Possible GOP Win in Upstate New York Signals 'Deepened Divisions' in Party?

Reporter Jeremy Peters spins a promising chance at victory for the GOP in a House race as a sign of bad news for the party, citing the "deeply conservative" independent candidate Doug Hoffman.

The day before Election Day, Vice President Joe Biden stumped in upstate New York for Democrat Bill Owens, in a close race against independent conservative candidate Doug Hoffman. Although conservative Hoffman seems to be ahead going into Election Day, a Monday afternoon City Room blog post by Jeremy Peters painted a picture of a struggling Republican party:

Vice President Joseph R. Biden rolled through this rural military town on Monday, becoming the latest political heavyweight to weigh in on the bitter contest here for an open Congressional seat that has deepened divisions in the Republican Party.

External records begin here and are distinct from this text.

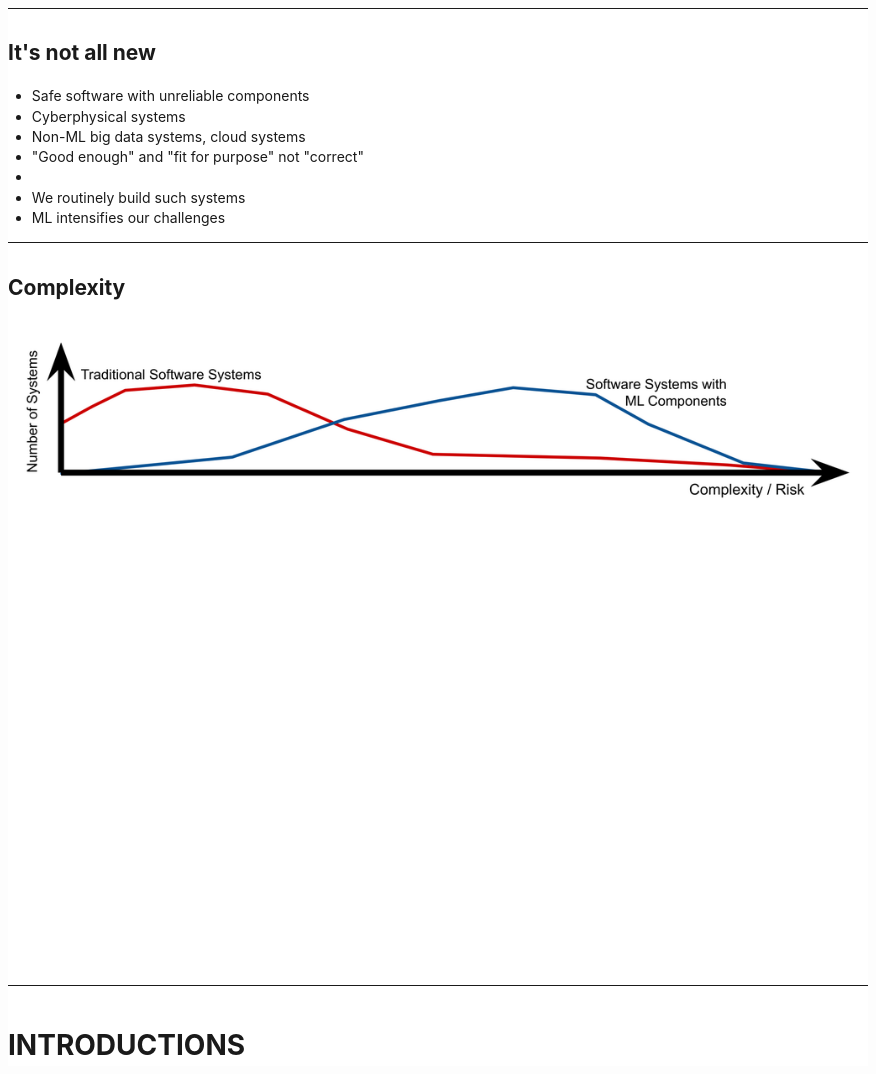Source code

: 
----
## It's not all new

* Safe software with unreliable components
* Cyberphysical systems
* Non-ML big data systems, cloud systems
* "Good enough" and "fit for purpose" not "correct"
*
* We routinely build such systems
* ML intensifies our challenges

----
## Complexity
![Complexity prediction](complexity.svg)


---
# INTRODUCTIONS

That's a strange way to paint a possible victory by conservative Republicans in a contest the Obama White House thought it could win (otherwise Obama wouldn't have picked the sitting Republican Congressman John McHugh as his Secretary of the Army).

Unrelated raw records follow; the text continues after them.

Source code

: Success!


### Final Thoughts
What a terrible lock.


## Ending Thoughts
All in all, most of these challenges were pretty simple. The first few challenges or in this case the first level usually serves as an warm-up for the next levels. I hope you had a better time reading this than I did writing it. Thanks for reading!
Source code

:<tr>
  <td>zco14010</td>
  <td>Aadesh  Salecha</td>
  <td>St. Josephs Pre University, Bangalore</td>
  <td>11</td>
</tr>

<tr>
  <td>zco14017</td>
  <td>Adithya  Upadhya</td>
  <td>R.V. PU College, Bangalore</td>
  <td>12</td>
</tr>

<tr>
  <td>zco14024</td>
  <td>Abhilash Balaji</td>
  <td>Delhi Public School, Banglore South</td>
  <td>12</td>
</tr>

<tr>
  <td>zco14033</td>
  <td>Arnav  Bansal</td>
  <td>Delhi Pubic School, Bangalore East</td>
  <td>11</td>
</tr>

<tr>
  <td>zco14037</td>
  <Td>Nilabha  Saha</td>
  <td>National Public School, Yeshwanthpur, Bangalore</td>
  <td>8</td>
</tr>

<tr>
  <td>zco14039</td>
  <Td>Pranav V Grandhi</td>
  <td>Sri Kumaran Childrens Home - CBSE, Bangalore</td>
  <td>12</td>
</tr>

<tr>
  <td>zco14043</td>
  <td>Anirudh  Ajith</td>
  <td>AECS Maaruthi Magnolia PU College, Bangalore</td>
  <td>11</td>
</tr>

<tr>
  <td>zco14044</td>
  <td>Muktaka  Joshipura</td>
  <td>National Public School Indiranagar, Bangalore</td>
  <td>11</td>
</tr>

That paragraph is missing from the updated version of the story, the print edition headline of which is weighed with ideology: "Biden Stumps In a Race Transformed By the Right." But Peters still suggested that the G.O.P.'s "backing of a deeply conservative candidate in the 23rd Congressional District" could backfire:

Vice President Joseph R. Biden Jr. threw the heft of the White House behind the Democratic candidate on Monday in a race for a vacant Congressional seat that both Democrats and Republicans view as significant tests of their political fortunes.

In the final hours before the polls open on Tuesday, Democrats made a plea for the votes of moderate Republicans who have become disillusioned with their party's backing of a deeply conservative candidate in the 23rd Congressional District. The race erupted after a more moderate Republican candidate, under pressure from conservatives, abruptly ended her campaign over the weekend.

But backers of the Conservative Party candidate appealed to their ideological base, arguing that the party had to hold firm to its core values.